Disasters to Napoleon.
Disaster now followed disaster as the allied armies, in resistless numbers, crowded down upon France. The carnage of Dresden and Leipsic compelled the Emperor, in November, to return to Paris to raise reinforcements. Though he had been victorious in almost every battle, still the surging billows of his foes, flowing in upon him from all directions, could not be rolled back.
Embarrassment of Maria Louisa.
Maria Louisa was in a state of great embarrassment, and dreaded to see her husband. Her father, the Emperor of Austria, at the head of an immense army, was marching against France. When Napoleon, returning from the terrific strife, entered her apartment, Maria Louisa threw herself into his arms, and, unable to utter a word, burst into a flood of tears. Napoleon, having completed his arrangements for still maintaining the struggle, on the 25th of January, 1814, embraced his wife and child, and returned to the seat of war. He never saw wife or child again.

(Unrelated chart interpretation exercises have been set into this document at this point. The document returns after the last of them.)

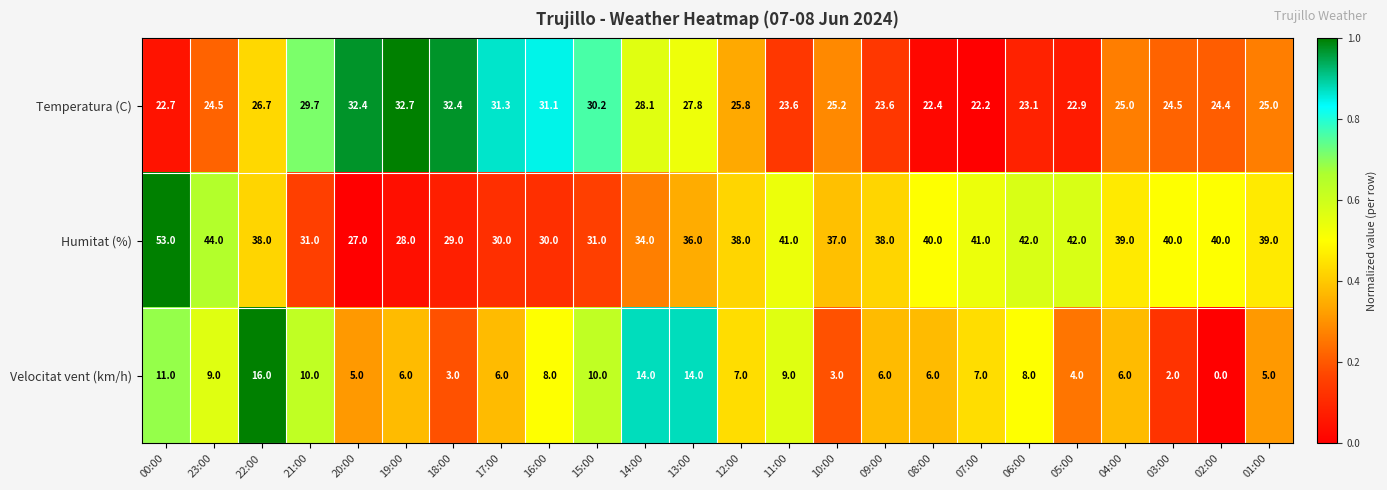

What is the difference between the highest and lowest values at 23:00?

35.0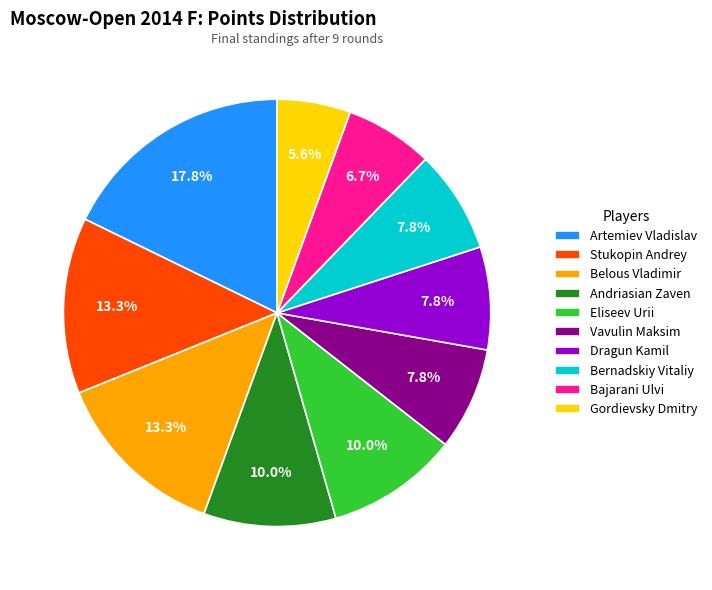

Does Bernadskiy Vitaliy account for over 50% of the chart?

No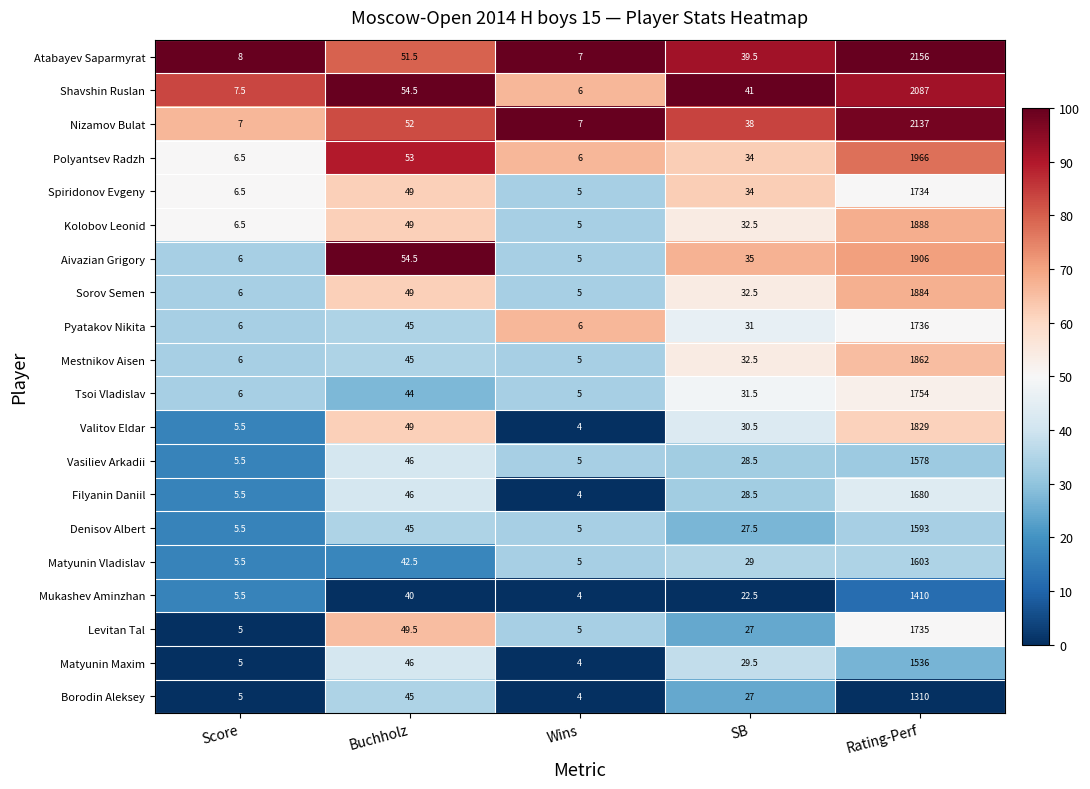

The value of Mukashev Aminzhan at Score is 1.7. True or false?

False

As his carriage left the door of the palace, the Emperor, pressing his forehead with his hand, said to Caulaincourt, who accompanied him, "I envy the lot of the meanest peasant of my empire. At my age he has discharged his debts to his country, and may remain at home enjoying the society of his wife and children, while I—I must fly to the camp and engage in the strife of war. Such is the mandate of my inexplicable destiny."